--- Source information Enclosed Below ---
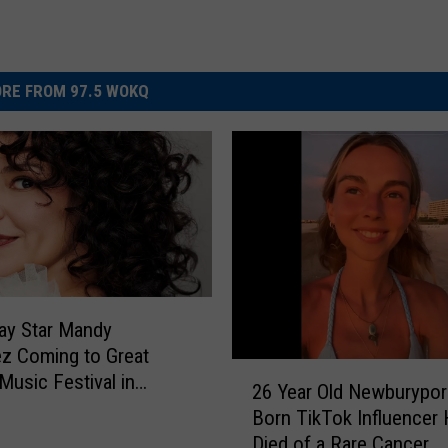
RE FROM 97.5 WOKQ
ay Star Mandy
z Coming to Great
2
Music Festival in
26 Year Old Newburypor
6
oro, New Hampshire
Born TikTok Influencer
Y
Died of a Rare Cancer
e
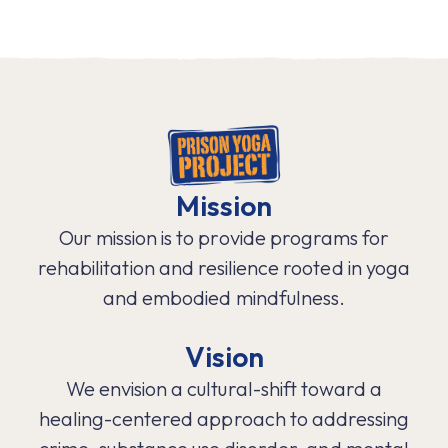
Mission
Our mission is to provide programs for
rehabilitation and resilience rooted in yoga
and embodied mindfulness.
Vision
We envision a cultural-shift toward a
healing-centered approach to addressing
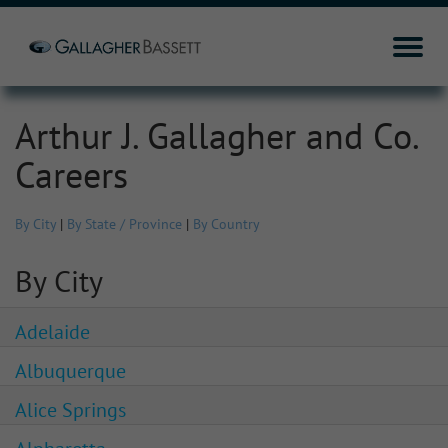
Arthur J. Gallagher and Co.
Careers
By City
|
By State / Province
|
By Country
By City
Adelaide
Albuquerque
Alice Springs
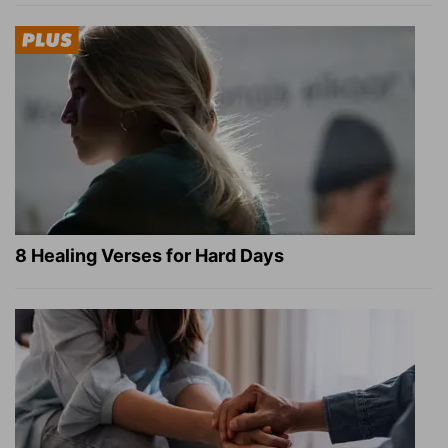
8 Healing Verses for Hard Days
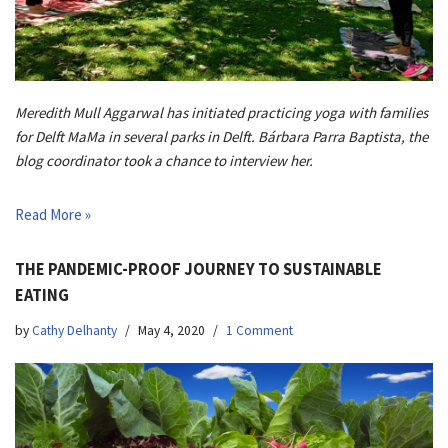
Meredith Mull Aggarwal has initiated practicing yoga with families
for Delft MaMa in several parks in Delft. Bárbara Parra Baptista, the
blog coordinator took a chance to interview her.
Read More »
THE PANDEMIC-PROOF JOURNEY TO SUSTAINABLE
EATING
by
Cathy Delhanty
May 4, 2020
1 Comment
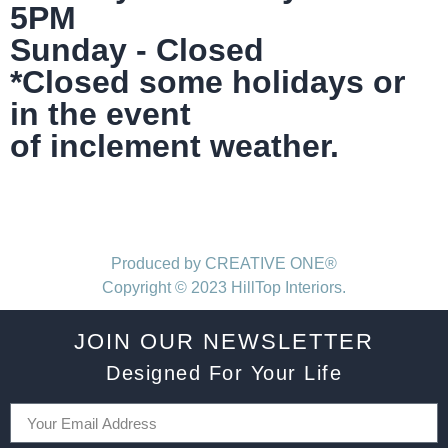
5PM
Sunday - Closed
*Closed some holidays or
in the event
of inclement weather.
Produced by CREATIVE ONE®
Copyright © 2023 HillTop Interiors.
JOIN OUR NEWSLETTER
Designed For Your Life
--- End of Enclosed Source information ---
Exercise: Leave out the pictures and print every line of the data exactly.

Expected answer:
RE FROM 97.5 WOKQ
ay Star Mandy
z Coming to Great
2
Music Festival in
26 Year Old Newburypor
6
oro, New Hampshire
Born TikTok Influencer
Y
Died of a Rare Cancer
e
Mission
Our mission is to provide programs for
rehabilitation and resilience rooted in yoga
and embodied mindfulness.
Vision
We envision a cultural-shift toward a
healing-centered approach to addressing
Arthur J. Gallagher and Co.
Careers
By City
|
By State / Province
|
By Country
By City
Adelaide
Albuquerque
Alice Springs
8 Healing Verses for Hard Days
Meredith Mull Aggarwal has initiated practicing yoga with families
for Delft MaMa in several parks in Delft. Bárbara Parra Baptista, the
blog coordinator took a chance to interview her.
Read More »
THE PANDEMIC-PROOF JOURNEY TO SUSTAINABLE
EATING
by
Cathy Delhanty
May 4, 2020
1 Comment
5PM
Sunday - Closed
*Closed some holidays or
in the event
of inclement weather.
Produced by CREATIVE ONE®
Copyright © 2023 HillTop Interiors.
JOIN OUR NEWSLETTER
Designed For Your Life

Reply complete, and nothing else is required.